Trabeculitis may also contribute to a rise in IOP. This is characterized by inflammatory precipitates on the trabecular meshwork. Since trabeculitis is usually not associated with concomitant inflammation of the secretory ciliary epithelium, aqueous production is normal. The elevated IOP is purely as a result of reduced aqueous outflow.
Swelling or dysfunction of the trabecular beams or endothelial cells can cause a reduction in diameter of trabecular pores.

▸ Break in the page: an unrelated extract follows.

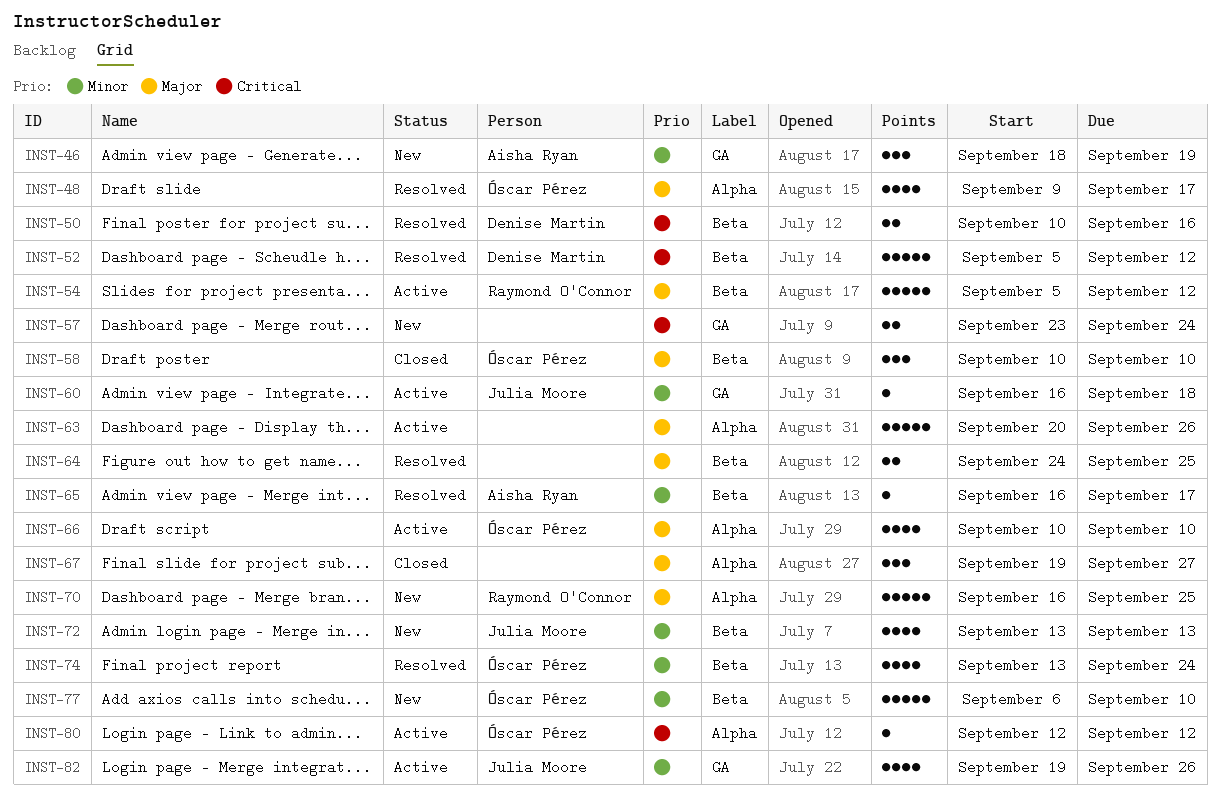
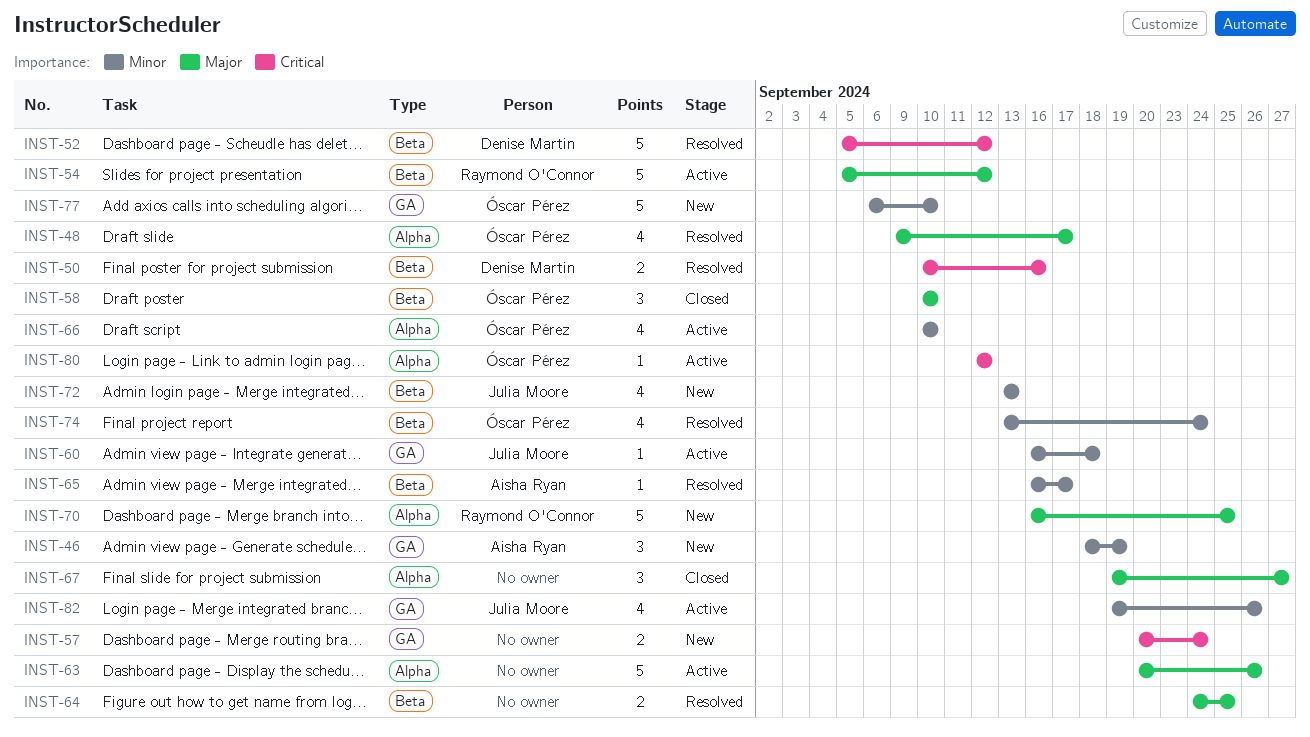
INST-57, start: Sep 23 -> Sep 20
INST-66, priority: Major -> Minor
INST-77, label: Beta -> GA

b. IOP usually rises 2 or more weeks after initiating steroid therapy. (But may occur anytime)
c. Steroids can be instilled in the opposite eye to look for steroid responsiveness.
d. Steroids increase IOP by reducing aqueous outflow. Many theories have been proposed to explain this phenomenon, including: accumulation of glycosaminoglycans in the trabecular meshwork (by inhibiting their catabolism; inhibition of phagocytosis of foreign material by trabecular endothelial cells; inhibition of synthesis of prostaglandins (PGE2 and PGF2, which increase the outflow facility).
· Taper steroids
· Change to lower concentration or a drug with lesser tendency to elevate IOP e.g. Medrysone or fluoromethalone.
· Rimexolone has maximal anti-inflammatory effects and minimal effects on IOP elevation. (1% suspension as effective as 1% Prednisolone in management of uveitis. Prednisolone 1% is 1.7-8 times more likely to produce IOP elevation). In mild cases the steroid can be replaced by NSAIDs. While in severe cases it can be replaced with immunosuppressives. In depot steroid injections (Triamcinolone), the IOP may remain elevated for 18 months or more. This often requires surgical removal of depot-steroid or filtration surgery.
Management of uveitic glaucomas:
(A) Medical therapy:
Agents which reduce IOP e.g. beta-blockers.
Adrenergic agonists= epinephrine, dipivefrine, apraclonidine.
Carbonic anhydrase inhibitors.
Miotics should be avoided as they potentiate posterior synechiae and pupillary membrane formation; cause discomfort by aggravating ciliary spasm and increase inflammation by increasing breakdown of blood-aqueous barrier and accelerating release of enzymes from PMNs.
(B) Surgical therapy:
i. Uveitis is associated with cellular changes in conjunctiva including increased numbers of fibroblasts, lymphocytes and macrophages, which are important causes of filtering surgery failure. Therefore, the eye should be quite for 3 months prior to surgery and operated under steroid cover. In certain patients topical prednisolone 1% eyedrops hourly and Oral prednisolone 40mg per day can be instituted 1 week prior to surgery. At the time of surgery a depot of corticosteroid should be injected sub-conjunctivally far from the bleb.
ii. Surgical iridectomy can be done in those eyes, where laser PI is not successful. However, iridectomies are only effective in the eyes which have PAS involving <75% of the angle. It has fewer propensities for closure, but induces more inflammation compared to laser procedures.
iii. In case the iridotomy is not successful, then filtering surgeries or destruction of the ciliary body can be done.
(C) Laser procedures:
In case of angle closure, laser iridotomy can be done. Combined Argon and Nd:YAG lasers are more effective in thicker irides. To prevent inflammation, topical steroids can be instilled every 5 minutes for 30-60 minutes and then every 6 hours for 1-2 weeks.